Russia’s unprovoked full-scale invasion of Ukraine is the first European war in an era of social media and 24-hour news cycle. But somehow the fog of war seems almost deeper. Add to that, financial markets seem to flinch on the barest thread of information.
Experts from the left-leaning Center for a New American Security held a seminar in Washington on Friday trying to answer the questions everyone is asking.
How’s it going…
Russian troops seem to have tried at the start to head for the Ukrainian capital of Kiev, hoping to decapitate the government. The Russian army is not using nearly as much firepower as might be expected. This strategy was optimistic and does not seemed to have worked, and Russia is going to have to adjust. “It’s very clear that we’re settling in for a lot of heavy fighting and a war that’s likely going to drag on,” said Michael Kofman, director of the Russia studies program at CNA. The big picture doesn’t look good for the Ukrainian military. The big question is whether insurgency will form in the big cities, where urban warfare can level the playing field.

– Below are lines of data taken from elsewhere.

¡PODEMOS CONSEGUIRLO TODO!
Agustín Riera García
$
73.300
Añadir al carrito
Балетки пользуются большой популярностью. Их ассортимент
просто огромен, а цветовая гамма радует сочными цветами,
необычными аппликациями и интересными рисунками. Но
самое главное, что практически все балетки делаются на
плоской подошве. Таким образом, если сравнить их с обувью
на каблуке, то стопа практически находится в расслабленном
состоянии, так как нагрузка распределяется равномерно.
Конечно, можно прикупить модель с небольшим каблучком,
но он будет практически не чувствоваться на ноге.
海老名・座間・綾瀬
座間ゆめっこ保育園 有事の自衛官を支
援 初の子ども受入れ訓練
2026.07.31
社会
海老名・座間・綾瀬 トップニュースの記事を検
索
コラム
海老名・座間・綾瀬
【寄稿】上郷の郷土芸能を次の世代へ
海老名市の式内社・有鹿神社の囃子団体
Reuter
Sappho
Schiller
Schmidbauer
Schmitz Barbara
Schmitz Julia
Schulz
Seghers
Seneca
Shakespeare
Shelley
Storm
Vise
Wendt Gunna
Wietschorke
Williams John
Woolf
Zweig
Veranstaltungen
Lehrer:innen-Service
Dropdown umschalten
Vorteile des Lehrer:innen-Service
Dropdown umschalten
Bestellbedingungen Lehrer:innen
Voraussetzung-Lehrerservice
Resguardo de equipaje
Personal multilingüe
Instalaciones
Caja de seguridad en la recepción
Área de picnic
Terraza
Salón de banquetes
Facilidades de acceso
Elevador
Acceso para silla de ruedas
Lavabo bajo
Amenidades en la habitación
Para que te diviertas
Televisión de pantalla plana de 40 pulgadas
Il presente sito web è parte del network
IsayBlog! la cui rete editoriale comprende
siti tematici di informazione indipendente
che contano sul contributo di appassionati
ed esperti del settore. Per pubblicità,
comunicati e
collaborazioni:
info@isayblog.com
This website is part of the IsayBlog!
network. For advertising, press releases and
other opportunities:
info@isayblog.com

How serious are the protests?
Protests took place in 62 cities in Russia, a much larger turnout than expected, said Andrea Kendall-Taylor, director of the transatlantic security program at CNA. There were over 1,000 arrests. The unprovoked war might trigger a sense of injustice that could spread opposition, she said. So it is something to watch. The elite are not likely to turn against Putin, she added. “Putin has so tied the fate of all of these individuals to him that I think they dare not defect,” she said.
What are the prospects of negotiations?
Markets were heartened on Friday by talk of potential negotiations between the two sides. The experts said there was less there than met the eye. “I don’t think the prospects [for negotiations] are particularly good,” said Jeffrey Edmonds, a senior research scientist at CNA.
How it can end…
The endgame is very hard to understand because the only person who seems to know the answer is Russian President Vladimir Putin. Kendall-Taylor said it is plausible that there will be a long-term partition of Ukraine. She said that Putin might be “playing for keeps” and become a “gatherer of the land” like czars of old, annexing large swaths of Belarus and Ukraine.